What I would like to suggest about layers from my later experiences
@Required
Stability
You are absolutely right that there have been major issues with the C1 stability in earlier years. Personally, I did not experience the problems you had since I worked with the “sessions”-storage method instead of using the single point of failure monolithic image database (a la Lightroom) and I still use the sessions-solution that suits me better the way I work. Optics Pro / Photolab has always been very stable and I think still is.
from Lightroom to C1 to Photolab and back to C1 again
… but it´s also true that C1 has improved a lot since version 8 or so when I started to use it. I once switched completely to Photolab from C1 when DXO had added some local adjustment tools it previously lacked. At that time, I also felt Photolab was far more efficient for me than C1, as I worked.
C1 has been the layer and masking king for many years now
C1 though, has by far had the best layer-based editing among the converters I have used (Lightroom, C1 and Photolab). It has also offered the by far best control of the local editing process and I think it is better than both Lightroom and Photolab when it comes to the rendering of image details BUT even as late as the last version I had used until now (version 20), it was very easy to get lost there among all the layers. It has been relatively cumbersome to handle and pretty inefficient.
Version 21 and 22 has changed a lot
Already version 20 had far better mask refinement tools than Photolab and with version 21 I think everything changed.
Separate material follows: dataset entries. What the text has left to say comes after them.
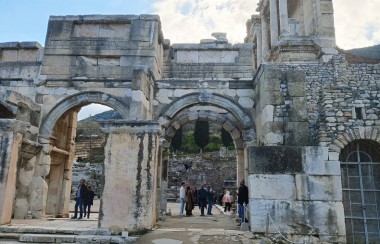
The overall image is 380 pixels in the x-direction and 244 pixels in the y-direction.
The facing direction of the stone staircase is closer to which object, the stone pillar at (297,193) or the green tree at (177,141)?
the stone pillar

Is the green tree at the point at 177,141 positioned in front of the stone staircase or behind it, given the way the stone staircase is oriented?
behind

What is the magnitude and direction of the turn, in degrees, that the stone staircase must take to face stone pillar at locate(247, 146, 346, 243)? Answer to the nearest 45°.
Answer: approximately 90° to its left

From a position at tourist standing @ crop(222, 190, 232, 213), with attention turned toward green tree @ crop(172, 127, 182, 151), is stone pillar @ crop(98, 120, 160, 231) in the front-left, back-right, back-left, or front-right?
back-left

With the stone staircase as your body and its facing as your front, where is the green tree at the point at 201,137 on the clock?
The green tree is roughly at 7 o'clock from the stone staircase.

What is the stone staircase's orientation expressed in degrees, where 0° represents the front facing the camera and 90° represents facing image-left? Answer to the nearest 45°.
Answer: approximately 0°
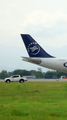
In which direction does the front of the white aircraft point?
to the viewer's right
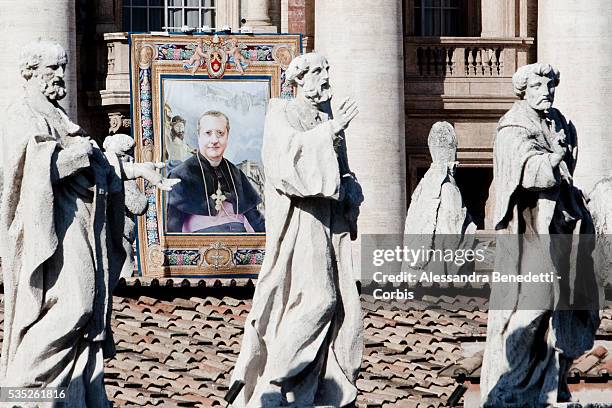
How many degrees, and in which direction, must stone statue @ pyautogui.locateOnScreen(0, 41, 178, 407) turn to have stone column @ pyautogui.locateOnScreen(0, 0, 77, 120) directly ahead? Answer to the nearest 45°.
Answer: approximately 135° to its left

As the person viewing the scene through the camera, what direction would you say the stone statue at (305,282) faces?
facing the viewer and to the right of the viewer

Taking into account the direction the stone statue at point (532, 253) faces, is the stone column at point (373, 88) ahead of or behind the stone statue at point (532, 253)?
behind

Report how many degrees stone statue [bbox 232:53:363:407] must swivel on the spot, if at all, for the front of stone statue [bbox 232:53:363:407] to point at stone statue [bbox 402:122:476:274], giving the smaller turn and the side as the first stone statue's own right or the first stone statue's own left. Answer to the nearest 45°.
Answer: approximately 135° to the first stone statue's own left

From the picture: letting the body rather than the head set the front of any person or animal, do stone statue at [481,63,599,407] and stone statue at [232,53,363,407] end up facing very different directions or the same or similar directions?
same or similar directions

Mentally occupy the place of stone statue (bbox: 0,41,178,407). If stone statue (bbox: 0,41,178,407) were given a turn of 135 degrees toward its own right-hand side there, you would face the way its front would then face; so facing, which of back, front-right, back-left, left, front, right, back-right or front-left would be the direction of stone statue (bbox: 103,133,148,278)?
right

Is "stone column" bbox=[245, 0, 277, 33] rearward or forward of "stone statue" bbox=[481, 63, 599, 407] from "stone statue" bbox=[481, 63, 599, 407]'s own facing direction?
rearward

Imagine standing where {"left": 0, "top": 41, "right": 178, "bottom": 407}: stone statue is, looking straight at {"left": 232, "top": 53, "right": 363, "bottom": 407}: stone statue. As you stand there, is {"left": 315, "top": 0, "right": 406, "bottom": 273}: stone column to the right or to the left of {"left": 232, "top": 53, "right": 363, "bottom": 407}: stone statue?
left

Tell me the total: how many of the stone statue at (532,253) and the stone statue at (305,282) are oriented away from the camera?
0

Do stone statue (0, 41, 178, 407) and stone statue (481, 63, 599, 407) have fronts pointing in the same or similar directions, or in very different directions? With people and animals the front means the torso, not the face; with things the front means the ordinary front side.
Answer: same or similar directions

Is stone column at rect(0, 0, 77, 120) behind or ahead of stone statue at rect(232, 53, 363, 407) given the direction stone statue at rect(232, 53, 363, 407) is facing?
behind

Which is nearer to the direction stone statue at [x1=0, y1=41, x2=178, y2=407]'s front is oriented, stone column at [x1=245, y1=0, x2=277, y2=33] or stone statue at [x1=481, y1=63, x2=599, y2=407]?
the stone statue

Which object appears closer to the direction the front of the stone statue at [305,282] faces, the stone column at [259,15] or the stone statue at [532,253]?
the stone statue

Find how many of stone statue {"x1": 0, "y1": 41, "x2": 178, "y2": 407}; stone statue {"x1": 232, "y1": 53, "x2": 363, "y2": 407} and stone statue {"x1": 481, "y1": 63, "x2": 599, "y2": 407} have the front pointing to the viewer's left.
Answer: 0
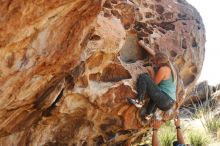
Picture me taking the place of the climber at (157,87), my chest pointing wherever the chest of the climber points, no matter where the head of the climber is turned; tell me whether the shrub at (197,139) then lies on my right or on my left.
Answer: on my right

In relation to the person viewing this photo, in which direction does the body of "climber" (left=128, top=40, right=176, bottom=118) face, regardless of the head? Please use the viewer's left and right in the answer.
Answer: facing to the left of the viewer
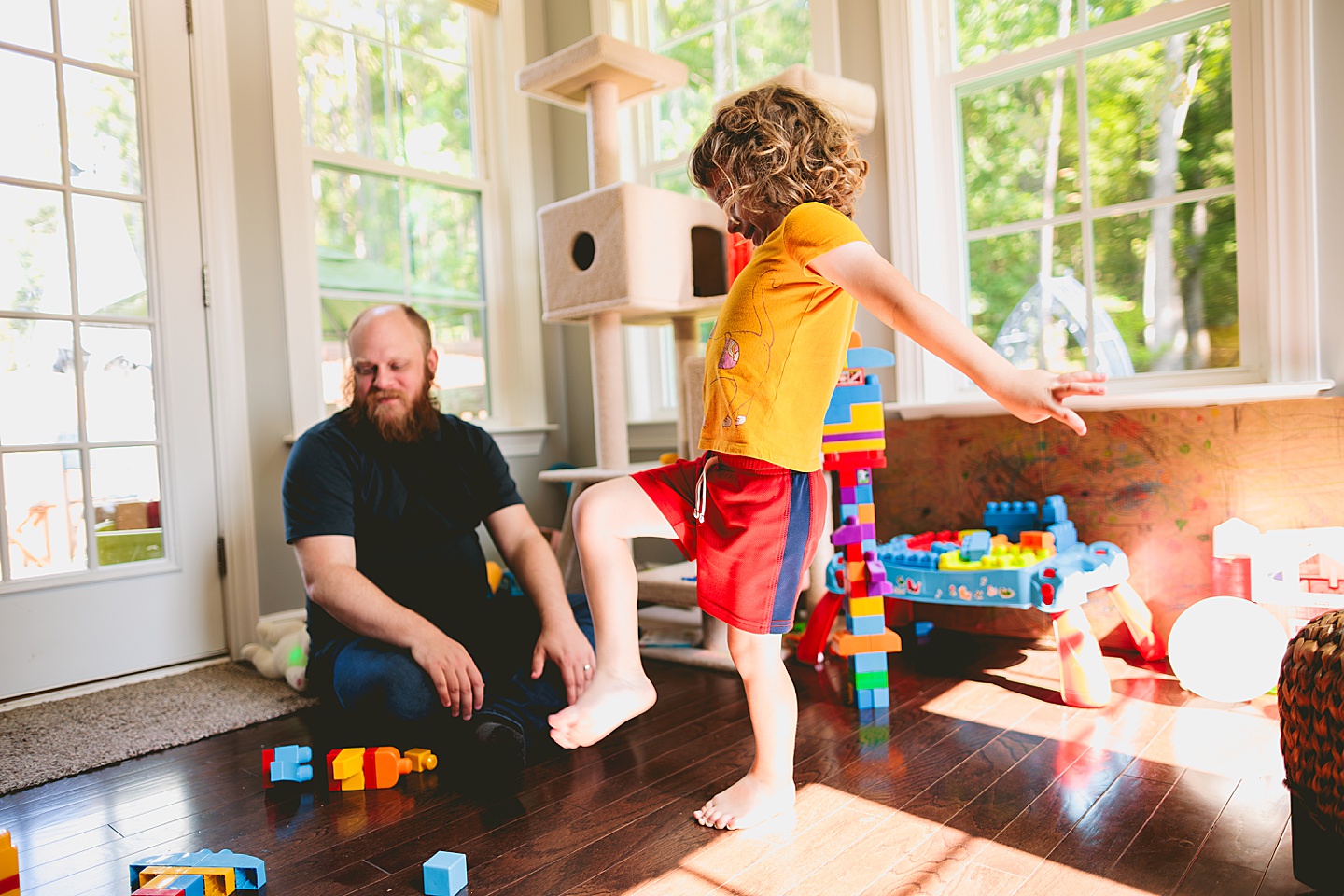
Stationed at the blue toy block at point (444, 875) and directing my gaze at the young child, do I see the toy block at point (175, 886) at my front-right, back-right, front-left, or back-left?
back-left

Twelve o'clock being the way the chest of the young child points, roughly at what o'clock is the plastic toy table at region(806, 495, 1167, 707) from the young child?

The developers at Capture One had taken the feedback from the users seriously and they came up with a few brilliant process oriented solutions that has changed a lot and made C1 far more efficient than it previously was.
The introduction of “Style Brushes”
Once when I still used Lightroom 4.x I bought a preset package to Lightroom that also had a bunch of style brushes to improve face retouch (SLR Lounge). We got specialized tools for skin-, hair- and iris-retouch to mention the most important that really helped a lot and now Captured One has done the same for us with C1. More than 20 highly effective style brushes are now included that makes a great difference and there is also an interface that easy let you make your own.
Now we just pick a style brush and then the system automatically creates a new layer named automatically after the used style in a background process and it´s just to start applying the changes the selected brush will make possible. It works wonders and the user don’t even need to think about layers using the Style Brushes.
Magic Brush - Magic Erase and Mask Refinement
With Magic Brush it´s now very efficient to apply smart masking just by clicking once or a couple of times on the areas you want to mask. Finally masking got efficient and even edge refinements are built in too together with adjustable size, hardness, opacity, flow and eve just a right click away with the mouse.
I suggest DXO takes a look at the competition and tries to harmonize the now pretty disparate present tools of the application that have to be better integrated in the layer system of a future Photolab layers and masking system. Today I don´t feel that I can make a job like the one in the “animal portrait” below in an efficient and precise way in Photolab like I can in C1.
The sharpening problems with scanned color slide images
Another disturbing thing I have noticed in Photolab is that when editing repro photographed color slide images, neither sharpening like the old “unsharp mask” or the new one in “lens correction” works at all on these images, BUT in C1 the sharpening works even with these repro photographed color slide images! Photolab’s both sharpening methods are completely indifferent to these images! Why can Capture One fix this and not DXO? For me this really a show stopper using Photolab now when it works so much better in C1. I would love DXO to fix these things because I still have a dream where all these things will work efficiently in Photolab so I can have it all to one single converter.
The DNG-problem
The third major field that has to be improved is the DNG-file format support. C1 can read DNG from Photolab but Photolab cannot read DNG that has been initially exported from C1. If I make a round trip and export initially from Photolab though and then open, edit and reexport from C1 THAN Photolab can read that C1 file because it seems that Photolab prefers the DNG flavour it creates by itself!
Below is an example of a file that I have tried to develop both in Photolab and C1. Today it´s by far much easier to do it in C1 than in Photolab because the new tools in C1 is just so much more efficient and precise and I have a feeling that even the detail rendering is better in C1 than in Photolab especially in highlights and shadows.
This image took about one hour to develop and print in A2 format on my Epson P900 with C1. I’m at last fully satisfied with the result. I have once done almost the job in Photolab and it was much more difficult and inefficient because PL lacks some of the tools C1 has. I was OK at that time with the result too but today I’m not since I can compare it to the new result.
That also rises a question many of us put ourselves from time to time when new and better tools will make us redo some of the work we once made with poorer tools. Last time that happened was when Lightroom 3 replaced the much inferior Lightroom 2.